Prompt =>
Leaving out all images, return the entries below exactly.

--- Raw data ---

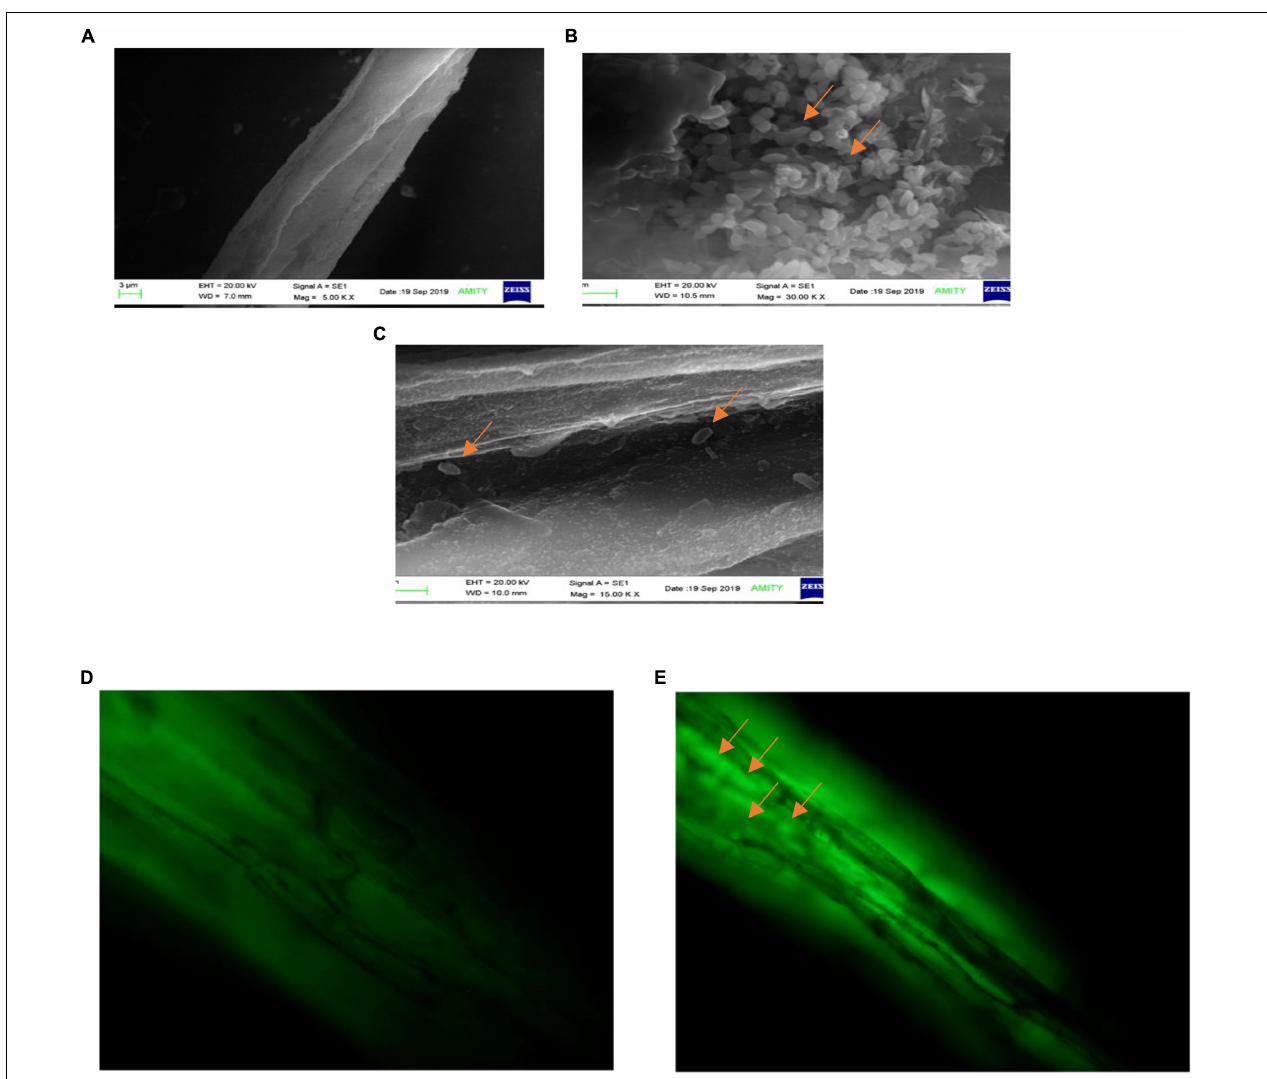
FIGURE 12 | Scanning electron microscopic analysis of pea plant roots inoculated by consortia of Pseudomonas aeruginosa OS_12 and Aneurinibacillus aneurinilyticus OS_25 (A–C) . (A) Roots of non-inoculated pea plants, (B) bacterial cells (arrows) swarming in the vicinity of rhizoplane, (C) bacterial cells (arrows) in the intercellular space between epidermis and cortex of root system. Scale bar equals 3 µ m (A) , 1 µ m (B) , and 2 µ m (C) . Fluorescent microscopy images of root sections stained with acridine orange (D,E) . (D) Control pea root sample without any inoculation, (E) root section of consortium inoculated pea plant with arrows pointing bacterial cells inside the epidermis (bar equals 10 µ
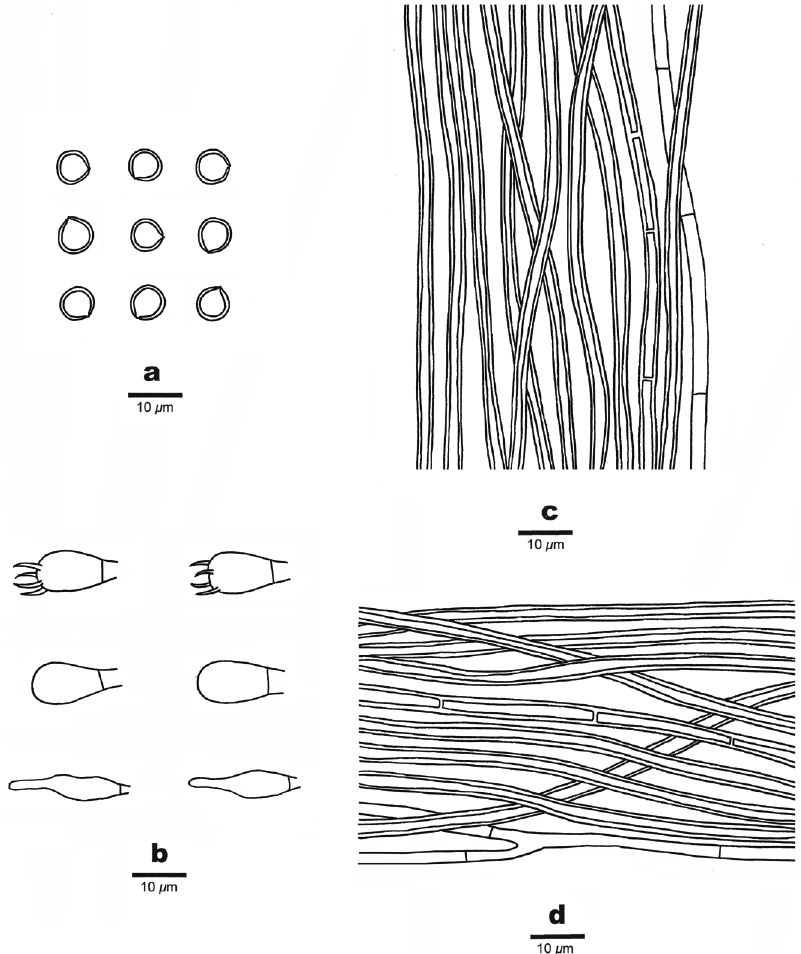
Figure 3. Microscopic structures of Fomitiporia rhamnoides (from the holotype). a Basidiospores b Ba- sidia, basidioles and cystidioles c Hyphae from trama d Hyphae from context.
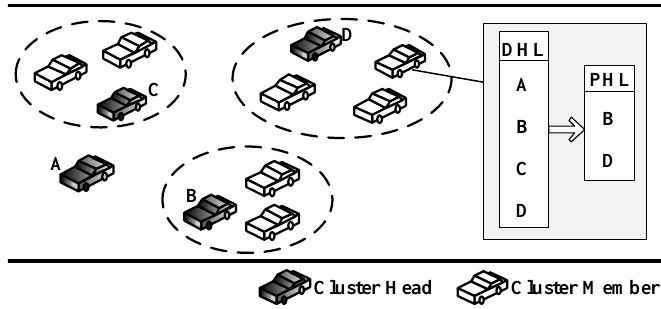
Figure 3. Example to save computational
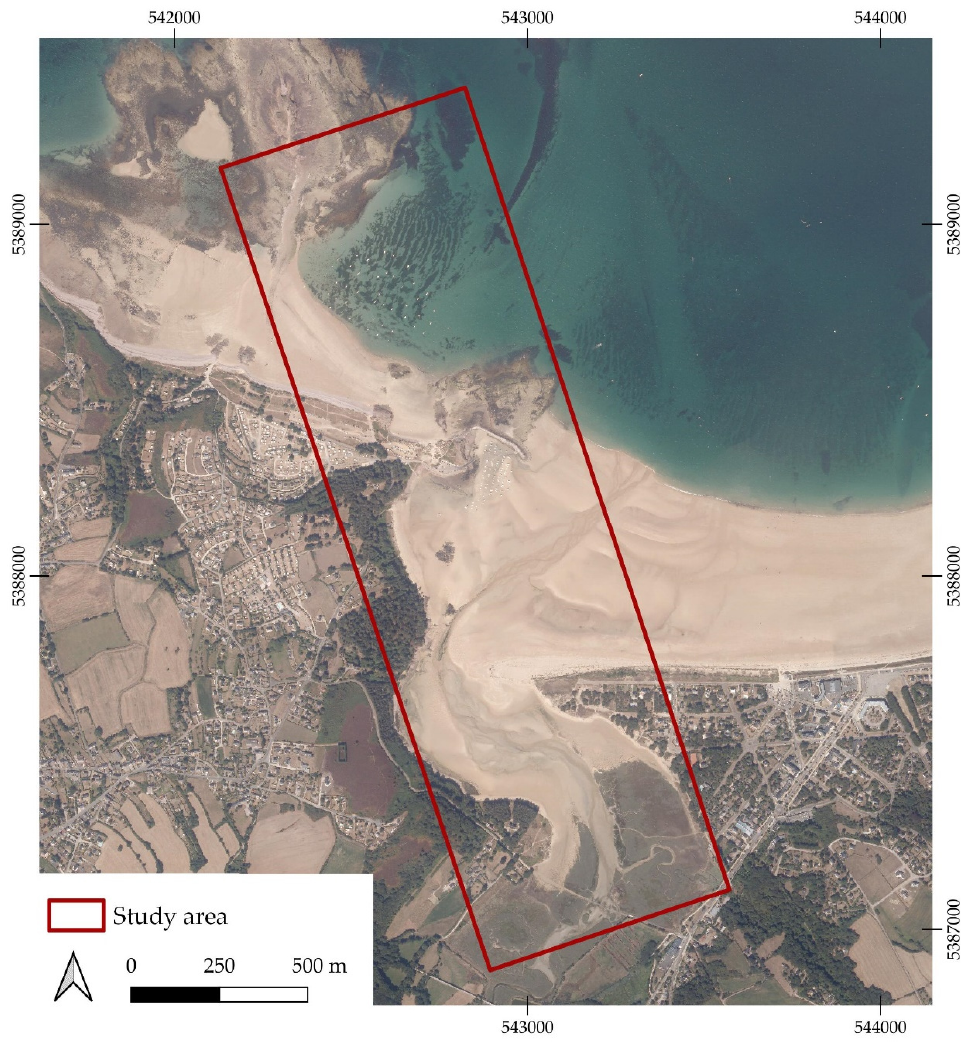
Figure 1. Study area (datum: WGS 84; projection: UTM 30N).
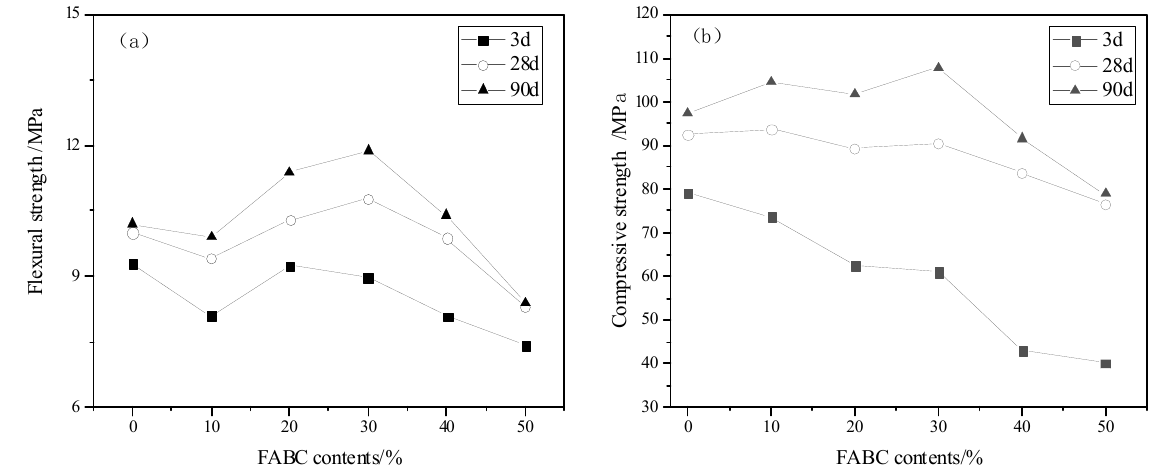
Figure 3. The strength of pastes with different FABC content: ( a ) Flexural strength; ( b ) Compressive strength.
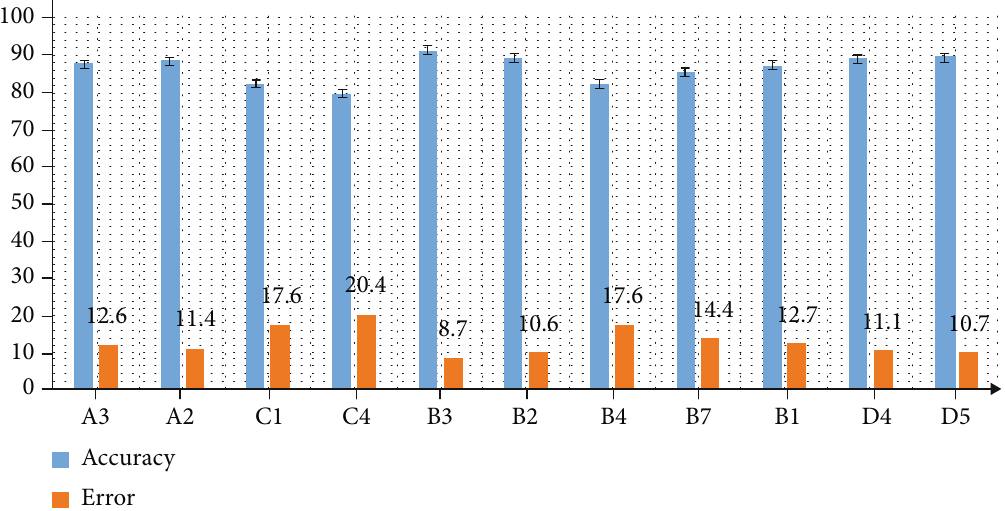
Figure 4: Accuracy and error analysis.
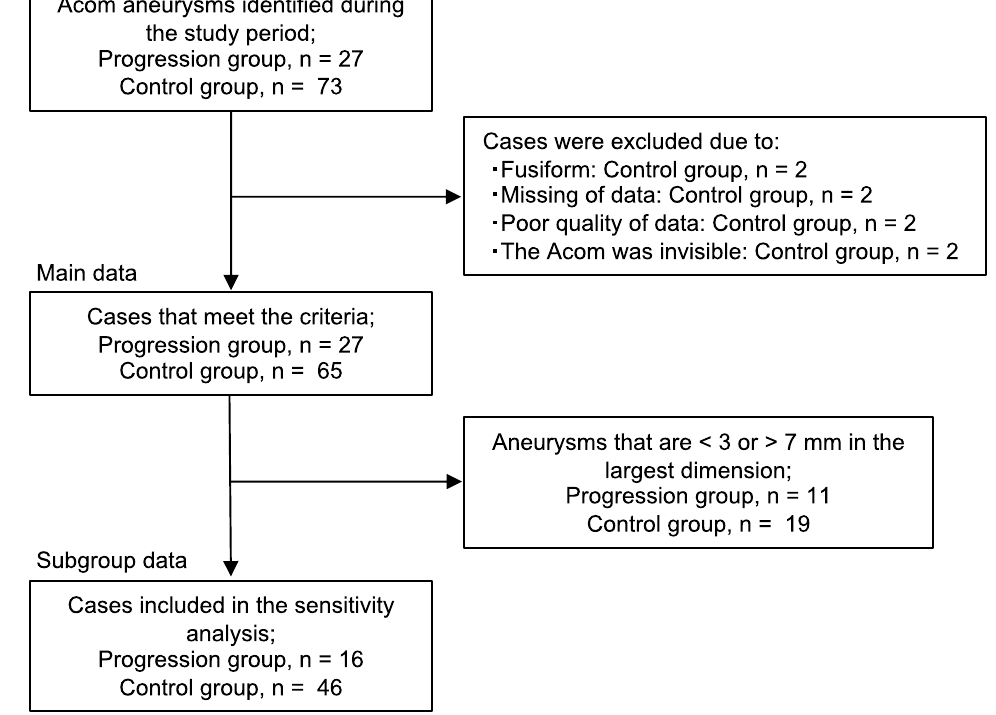
Figure 4. Patient enrollment flowchart in the case–control study. Acom anterior communicating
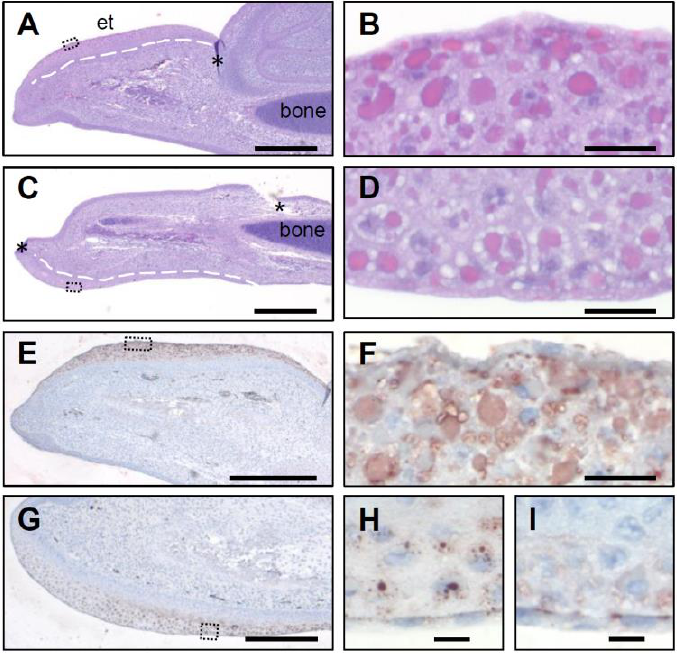
Figure 6. SCFN protein is expressed in the peridermal compartment of the quail egg tooth. Tissues were collected from quails at embryonic development stage E10. Hematoxylin and eosin stains of the upper ( A , B ) and lower beak ( C , D ) are shown. To localize SCFN protein in the quail beak, an immunohistochemical staining of SCFN was performed in the upper ( E , F ) and the lower quail beak ( G , H ). As control for the specificity of the result, anti-SCFN serum was blocked with the immunogenic peptide ( I ). Boxes in A , C , E and G indicate the region shown at higher magnification in B , D , F and H , respectively. Asterisks in A and C mark artefacts caused by the sectioning. Broken lines in A and C indicate border of periderm. et, egg tooth. Bars: 400 µm ( A , C , E ); 200 µm ( G ); 20 µm ( B , D , F ); 10 µm ( H , I ).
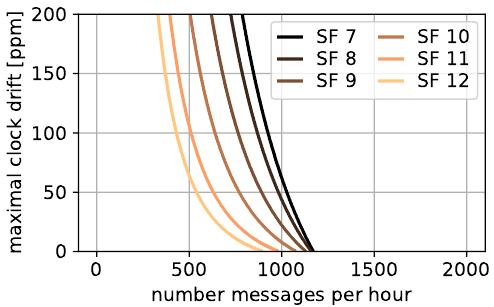
Figure 4. T d to messages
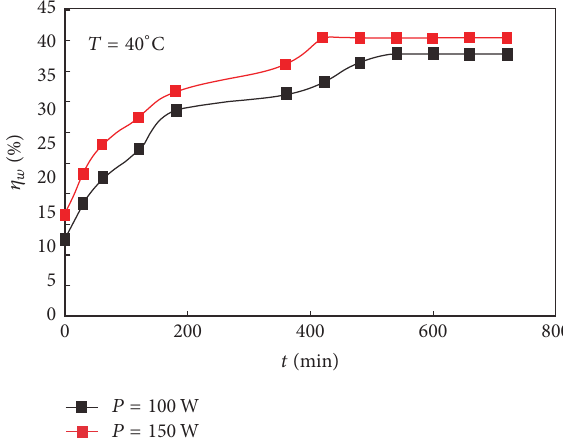
Figure 9: The impact of ultrasonic powers (50 W and 100 W) on sonochemistry dehydration.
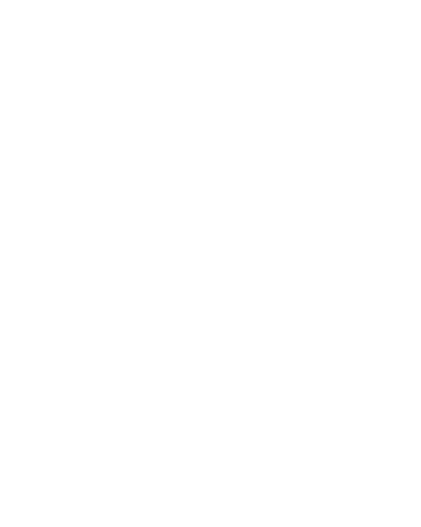
Table 2. Parameters by Metropolitan Statistical Area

---

Task answer =>
FIGURE 12 | Scanning electron microscopic analysis of pea plant roots inoculated by consortia of Pseudomonas aeruginosa OS_12 and Aneurinibacillus aneurinilyticus OS_25 (A–C) . (A) Roots of non-inoculated pea plants, (B) bacterial cells (arrows) swarming in the vicinity of rhizoplane, (C) bacterial cells (arrows) in the intercellular space between epidermis and cortex of root system. Scale bar equals 3 µ m (A) , 1 µ m (B) , and 2 µ m (C) . Fluorescent microscopy images of root sections stained with acridine orange (D,E) . (D) Control pea root sample without any inoculation, (E) root section of consortium inoculated pea plant with arrows pointing bacterial cells inside the epidermis (bar equals 10 µ
Figure 3. Microscopic structures of Fomitiporia rhamnoides (from the holotype). a Basidiospores b Ba- sidia, basidioles and cystidioles c Hyphae from trama d Hyphae from context.
Figure 3. Example to save computational
Figure 1. Study area (datum: WGS 84; projection: UTM 30N).
Figure 3. The strength of pastes with different FABC content: ( a ) Flexural strength; ( b ) Compressive strength.
Figure 4: Accuracy and error analysis.
Figure 4. Patient enrollment flowchart in the case–control study. Acom anterior communicating
Figure 6. SCFN protein is expressed in the peridermal compartment of the quail egg tooth. Tissues were collected from quails at embryonic development stage E10. Hematoxylin and eosin stains of the upper ( A , B ) and lower beak ( C , D ) are shown. To localize SCFN protein in the quail beak, an immunohistochemical staining of SCFN was performed in the upper ( E , F ) and the lower quail beak ( G , H ). As control for the specificity of the result, anti-SCFN serum was blocked with the immunogenic peptide ( I ). Boxes in A , C , E and G indicate the region shown at higher magnification in B , D , F and H , respectively. Asterisks in A and C mark artefacts caused by the sectioning. Broken lines in A and C indicate border of periderm. et, egg tooth. Bars: 400 µm ( A , C , E ); 200 µm ( G ); 20 µm ( B , D , F ); 10 µm ( H , I ).
Figure 4. T d to messages
Figure 9: The impact of ultrasonic powers (50 W and 100 W) on sonochemistry dehydration.
Table 2. Parameters by Metropolitan Statistical Area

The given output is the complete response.